The further research questions at the end of chapter 7 includes one where you are to use the fastai documentation to build a function that crops an image to a square in each of the four corners, then implement a TTA method that averages the predictions on a center crop and those four crops.
I’ve built the function to get the crops (below) but I’m stuck at implementing the TTA method. How do I get to change the already defined transforms in the datablock to use my TTA function? I thinking of defining the function as a transform but the problem is the output is 5 different crops of the image instead of one for the normal image augmentation transforms.
Thanks @kofi for posting your solution. I finally was able to implement tta based on your solution.
But I am curios: how can I make use of the shipped augmentation transforms while using the tta method? You can provide item_tfms and batch_tfms. But I get the error “batch must contain tensors, numpy arrays, numbers, dicts or lists; found <class ‘fastai.vision.core.PILImage’>” when I run the following code.
Thanks a lot @muellerzr. I was able to add RandomResizedCrop based on your help.
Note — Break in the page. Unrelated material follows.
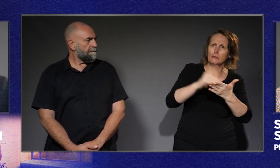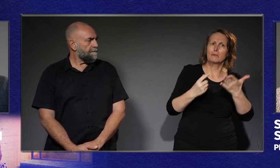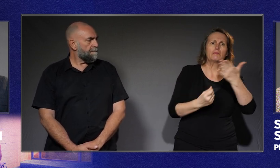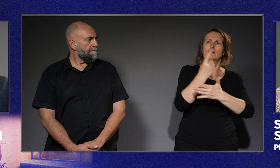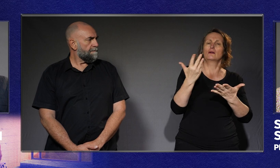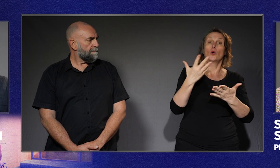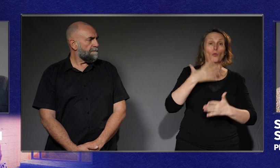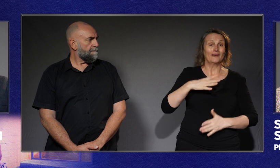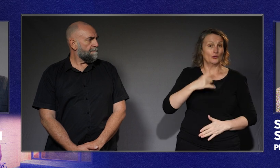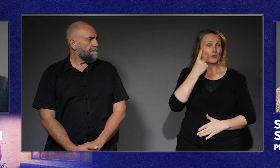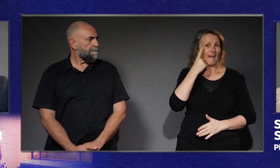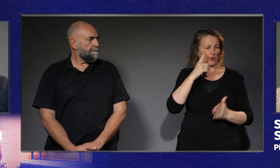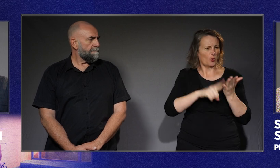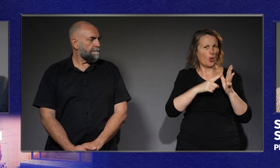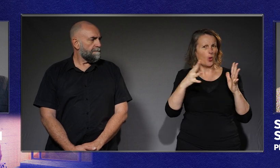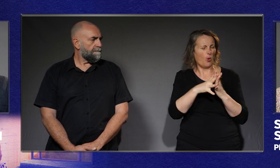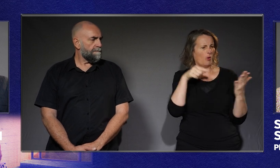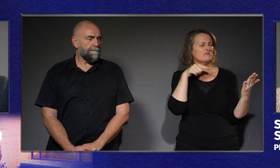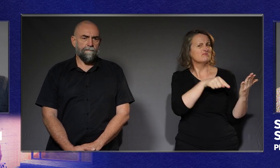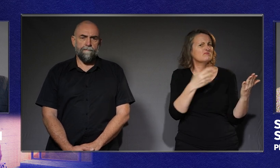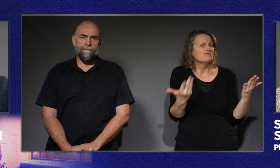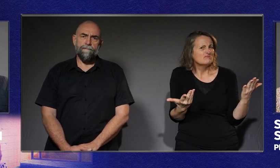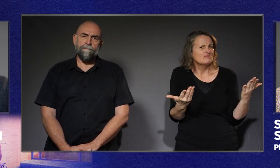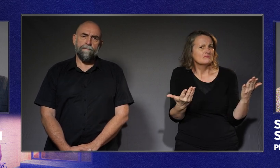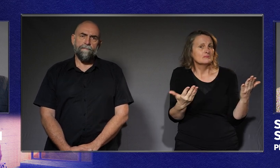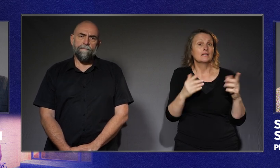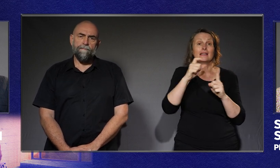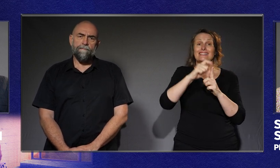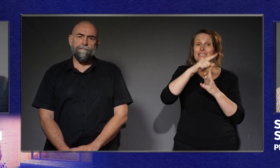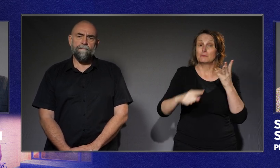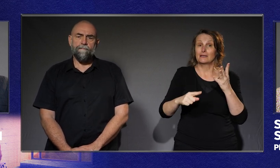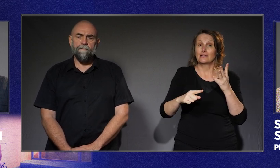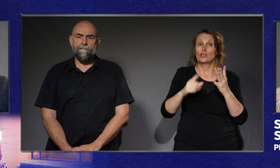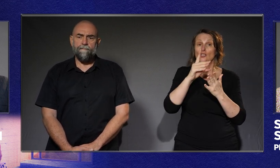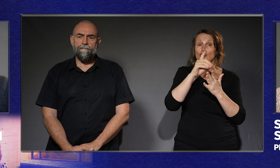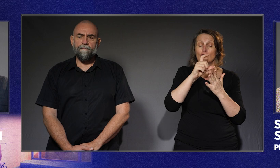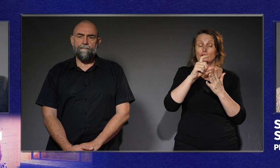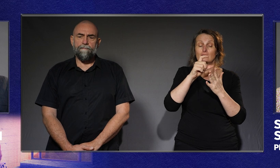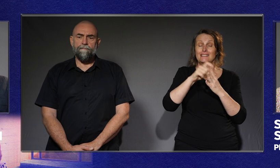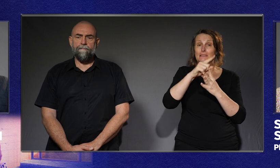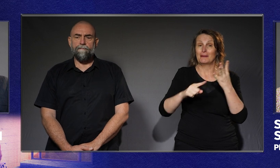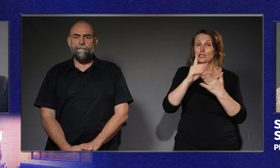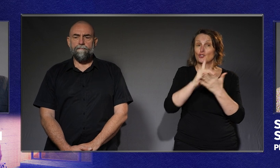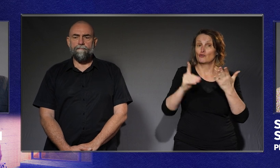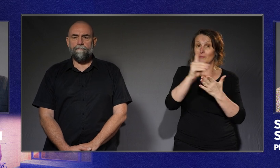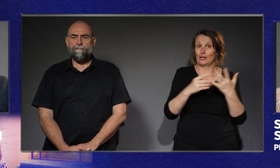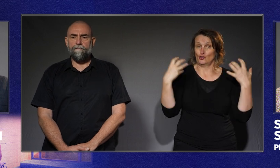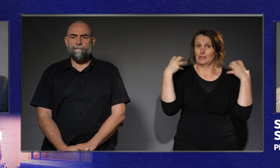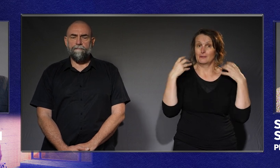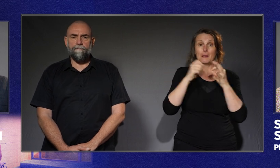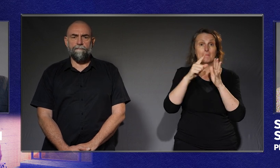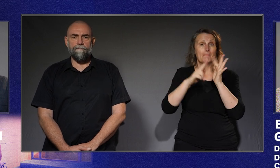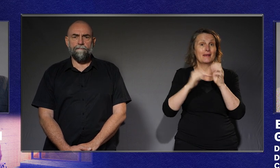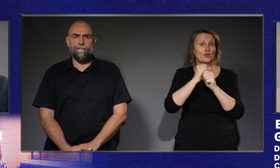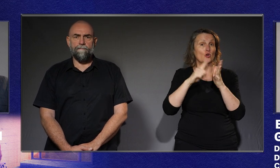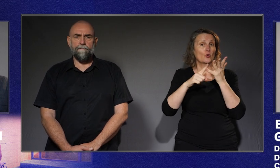take a look at the laws? Disability Discrimination Commissioner Ben Gauntlet thinks it's time to act on this.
But now I have some issues using the Zoom transform. Can you give me a hint, on how you would try to find the root cause?
You can see the full code here (and the error in the last cell)
It seems like, that
the images still have the same size, so Zoom(size=224,…) didn’t do the trick
Zoom is somehow creating a fifth dimension ( grid with sizes [3, 224, 224, 2])
Zoom is listed under Affine and coord tfm on the GPU, is it not possible to use it in item_tfms then? I’d like to use it there, because I believe I would get most of this TTA approach that way (even a larger RandomResizedCrop in item_tfms would cut away some information).